Firstly, we considered an average body size to represent species nodes in food webs and we integrated independently a unique S. glanis body size node in simulation scenarios. While we recognize that diets of both resident and S. glanis populations can be ontogenetic-dependent, we conserved this approach commonly approved in community ecology to preserve the real significance of each node in the food web (i.e., one S. glanis node = one invertebrate node = one phytoplankton node). Secondly, we assumed environmental and anthropic drivers constant to capture specifically the invasive species impacts in the recipient ecosystem. Although these factors are known to be dynamic in real systems (Brose and Hillebrand, 2016), our approach appeared relevant considering the different time scales involved in species abundances modifications following exposure to various external pressures. Indeed, the catfish impacts could be observed more rapidly than external factors such as climate change (i.e., decades vs. several decades). Our dynamic model could obviously be completed in future studies to account for possible other drivers of species trophic interactions and their dynamics (e.g., metabolism modifications following temperature increase due to climate change) but remained out of the scope of this study.

However, the combination of allometric models would be appropriate for an application to a broad aquatic ecosystem array where body size governs trophic interactions, mainly thanks to the minimal required data inputs often available from monitoring surveys or literature (i.e., species inventory and the average species body sizes). Here we used species clusters for convenience and for limiting computation concerns such as singularities but different taxonomic resolutions can be considered depending on the initial study scope. Moreover, allometric parameterizations in the dynamic model could also be replaced by empirical data (e.g., body mass, metabolic rate) and/or can be completed by other calculation methods, for instance, to infer interaction strengths between consumers and resources (Calizza et al., 2021). When these data are not available, our initial simulation parameterization appears valuable regarding the convergence between our results and literature on predator impacts in food webs and freshwater ecosystems (Cucherousset and Olden, 2011; Cucherousset et al., 2012; Jackson et al., 2017), although empirical validations of our simulations still remain out of reach. Indeed, management plans mostly focus on a part of species compared to the totality of resident species to survey, mainly due to the restricted resources available for management actions (Vander Zanden and Olden, 2008), thus limiting the consideration of all taxa responses at long term that could be underlined in our study.

Overall, our study framework addresses the impact of invasive species and may be relevant regarding the increasing rate of species introductions representing a major threat to ecosystems (Lockwood et al., 2013). We underlined the importance of considering interspecific interactions at the whole food web scale for the assessment of invasive species impacts. The introduction of invaders indeed frequently involves a wide diversity of new ecological interactions, resulting in modifications of species abundances through both direct and indirect interactions and thus causing non-negligible impacts on resident communities. The balance between negative and positive aspects of invasions is also a significant factor to consider as positive effects of invasions can appear non-negligible, and may attenuate a priori expectations (Gozlan, 2008; Tablado et al., 2010; Schlaepfer et al., 2011). Our study can thus participate to the growing corpus of methodologies trying to reach comprehensive assessments and predictions of invader impacts, considering their direct/indirect and positive/negative effects in freshwater ecosystems.

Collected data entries

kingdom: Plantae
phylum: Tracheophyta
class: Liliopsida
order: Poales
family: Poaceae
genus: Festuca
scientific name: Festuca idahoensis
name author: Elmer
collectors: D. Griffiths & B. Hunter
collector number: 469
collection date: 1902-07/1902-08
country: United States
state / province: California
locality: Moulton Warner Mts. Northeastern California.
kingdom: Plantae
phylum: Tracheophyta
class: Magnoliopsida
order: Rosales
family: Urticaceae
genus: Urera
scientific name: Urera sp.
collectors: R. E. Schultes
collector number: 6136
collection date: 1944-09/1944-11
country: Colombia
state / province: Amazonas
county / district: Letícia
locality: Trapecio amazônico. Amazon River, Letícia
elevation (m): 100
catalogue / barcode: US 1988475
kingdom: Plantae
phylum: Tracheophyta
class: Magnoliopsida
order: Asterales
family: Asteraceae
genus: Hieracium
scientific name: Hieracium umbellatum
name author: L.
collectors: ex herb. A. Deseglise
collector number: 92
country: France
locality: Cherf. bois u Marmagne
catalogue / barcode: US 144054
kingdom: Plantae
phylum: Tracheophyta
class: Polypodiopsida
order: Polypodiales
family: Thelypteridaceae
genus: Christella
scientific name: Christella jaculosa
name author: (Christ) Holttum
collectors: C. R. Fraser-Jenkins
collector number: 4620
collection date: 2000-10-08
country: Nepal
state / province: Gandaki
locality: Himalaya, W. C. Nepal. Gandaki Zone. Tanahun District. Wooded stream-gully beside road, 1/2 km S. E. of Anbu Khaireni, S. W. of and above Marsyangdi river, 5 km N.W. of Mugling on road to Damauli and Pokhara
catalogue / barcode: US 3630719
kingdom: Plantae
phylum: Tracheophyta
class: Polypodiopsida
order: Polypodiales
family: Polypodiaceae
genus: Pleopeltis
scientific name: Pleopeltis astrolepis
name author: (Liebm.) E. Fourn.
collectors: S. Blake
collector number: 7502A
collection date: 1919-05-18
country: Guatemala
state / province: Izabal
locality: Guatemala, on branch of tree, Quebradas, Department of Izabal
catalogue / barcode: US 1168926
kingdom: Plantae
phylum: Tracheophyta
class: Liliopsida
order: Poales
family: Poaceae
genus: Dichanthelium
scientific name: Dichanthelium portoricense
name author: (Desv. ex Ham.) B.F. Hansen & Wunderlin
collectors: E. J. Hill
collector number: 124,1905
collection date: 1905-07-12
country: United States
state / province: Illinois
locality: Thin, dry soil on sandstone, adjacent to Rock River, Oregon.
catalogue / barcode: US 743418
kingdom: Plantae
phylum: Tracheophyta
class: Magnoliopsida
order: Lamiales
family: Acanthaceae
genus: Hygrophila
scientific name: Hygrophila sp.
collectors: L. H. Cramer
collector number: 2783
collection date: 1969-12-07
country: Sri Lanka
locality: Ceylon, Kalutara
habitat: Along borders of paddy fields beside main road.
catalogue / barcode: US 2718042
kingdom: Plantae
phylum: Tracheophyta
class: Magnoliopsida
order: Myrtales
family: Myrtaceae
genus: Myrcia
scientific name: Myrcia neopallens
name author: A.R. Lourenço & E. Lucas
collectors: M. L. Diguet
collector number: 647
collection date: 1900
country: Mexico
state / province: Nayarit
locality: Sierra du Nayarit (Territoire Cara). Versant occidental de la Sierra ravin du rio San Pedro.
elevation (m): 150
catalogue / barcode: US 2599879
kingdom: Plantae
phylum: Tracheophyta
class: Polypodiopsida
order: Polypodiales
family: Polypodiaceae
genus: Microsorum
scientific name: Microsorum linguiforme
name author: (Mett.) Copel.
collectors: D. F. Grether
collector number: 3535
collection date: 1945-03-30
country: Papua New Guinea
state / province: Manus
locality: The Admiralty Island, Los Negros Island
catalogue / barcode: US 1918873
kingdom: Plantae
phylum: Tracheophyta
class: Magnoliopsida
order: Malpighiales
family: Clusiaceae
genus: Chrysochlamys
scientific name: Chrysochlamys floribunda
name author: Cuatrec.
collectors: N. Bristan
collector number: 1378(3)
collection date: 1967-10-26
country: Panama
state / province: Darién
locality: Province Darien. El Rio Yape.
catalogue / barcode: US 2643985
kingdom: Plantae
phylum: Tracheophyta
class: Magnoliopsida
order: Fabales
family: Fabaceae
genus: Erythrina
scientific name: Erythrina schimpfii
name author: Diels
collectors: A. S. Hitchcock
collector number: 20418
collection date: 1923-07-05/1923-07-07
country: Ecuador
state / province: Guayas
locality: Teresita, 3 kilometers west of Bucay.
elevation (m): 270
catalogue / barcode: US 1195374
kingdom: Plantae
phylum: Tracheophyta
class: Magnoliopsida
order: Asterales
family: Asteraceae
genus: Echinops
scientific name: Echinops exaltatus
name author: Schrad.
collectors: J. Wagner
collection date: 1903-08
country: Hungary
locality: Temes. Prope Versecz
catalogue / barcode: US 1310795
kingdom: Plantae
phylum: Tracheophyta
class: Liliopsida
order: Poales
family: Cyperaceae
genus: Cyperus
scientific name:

**TASK STATEMENT**
List every work cited in the paragraph of the food web modeling text that begins "Overall, our study framework." These rows were taken from a separate source.

**COMPLETED EXERCISE**
- Lockwood et al., 2013
- Gozlan, 2008
- Tablado et al., 2010
- Schlaepfer et al., 2011